This puts the whole government in an awkward and untenable position. There are institutional problems and there are political problems. Institutionally, it throws every sector of government into confusion. Intelligence agencies are asked to commit acts that are clearly illegal under traditional interpretations of the law. The Justice Department has one branch writing guidelines that justify these illegal acts, while another branch is charged with prosecuting them. Congress in unsure what the limits of their legislation and powers are. The Courts are given the unwelcome task of sorting it all out.

Meanwhile, Congressional Republicans, as the party in power, are asked to cede their powers and are given marching orders to politicize any opposition to the loss of Congressional powers as weakness on national security. This is surely a fool’s errand that would end badly even if their leader were not polling at 29%.

All of this chaos could have been avoided if the administration had admitted what they had done, justified it as an excess of caution in a near-post-9/11 world, and agreed to cease certain activities and put the rest on a legal footing.
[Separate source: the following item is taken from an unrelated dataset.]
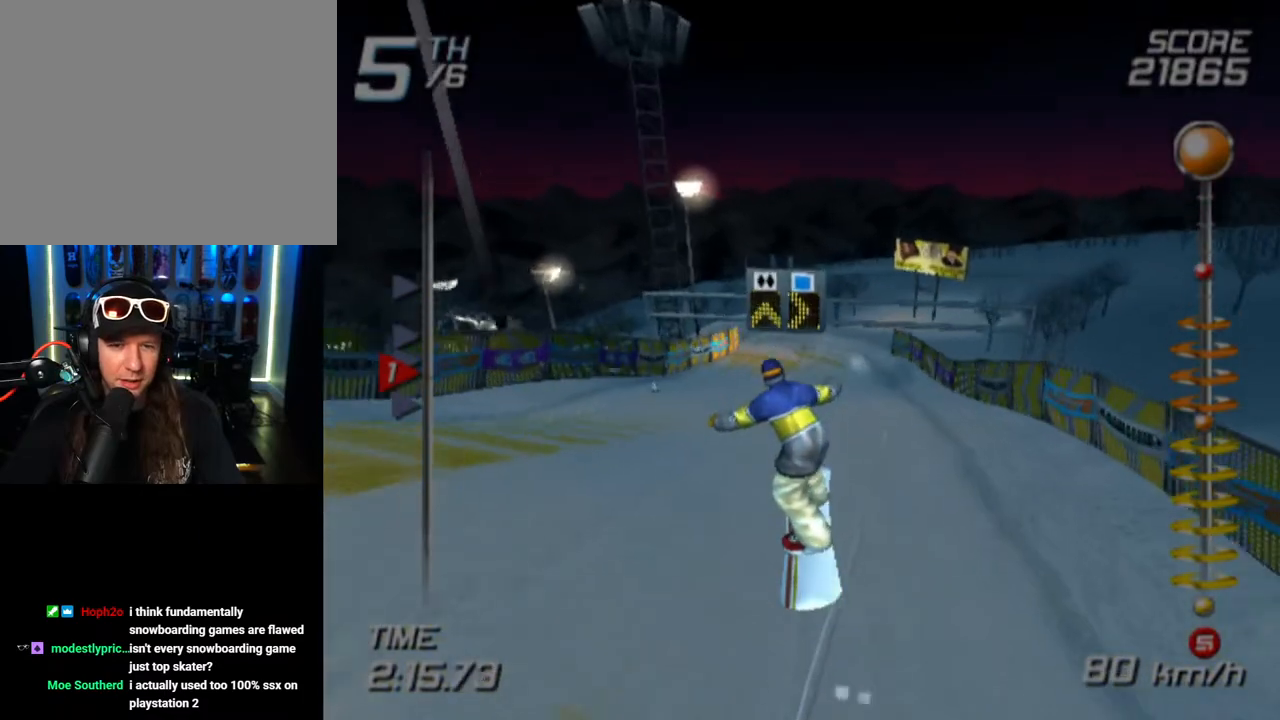
{"buttons": ["CROSS", "SQUARE"], "left_stick": "up", "right_stick": "center", "events": []}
By throwing the entire government into confusion and by pursuing a path of maximum partisanship, the administration is imperiling our national security and ripping at the fabric of our civil society.

When you add to this:

The number one and three men at the CIA have just resigned. The number two man at the NIA is embroiled in this controversy and focused on his confirmation for DCI, the NSA is leaking like a sieve, the Secretary of Defense is opposed by a huge portion of his military, our National Security Adviser is under investigation in the Plame affair, the Vice-President’s office is under investigation, the President’s chief advisor is about to be indicted, and the House Intelligence and Armed Services committees are suspected of massive corruption…one can’t help but fear for the state of our national security.
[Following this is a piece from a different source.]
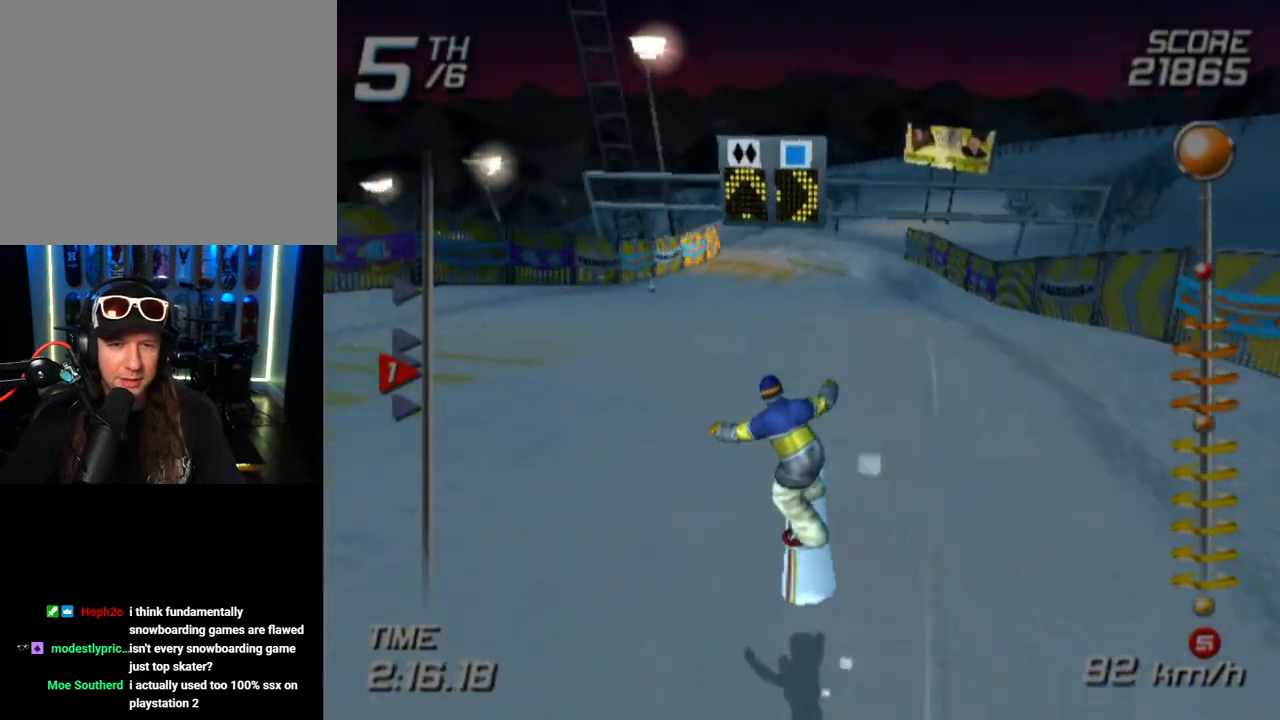
{"buttons": ["CROSS", "SQUARE"], "left_stick": "up", "right_stick": "center", "events": []}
Add to all of this the weakened condition of our Armed Forces and the rumblings about expanding the conflict in the Middle East into Iran…and we truly in dangerous territory.

It is my hope that the saner voices in Washington can step back, take a breath and break from the back and forth of political sniping, and realize that we must all call for the Bush administration to stand down from the efforts to continue to violate the law, exert extraordinary powers, confirm a divisive DCI, and try to score political points off it in the process.

This cannot continue. The sane people must step up and put an end to this constitutional crisis. It need not come to an impeachment. But the threat of impeachment from Republicans with the backing of the responsible press would go a long way towards restoring sanity to our country and letting our national security apparatus go back to focusing on national security.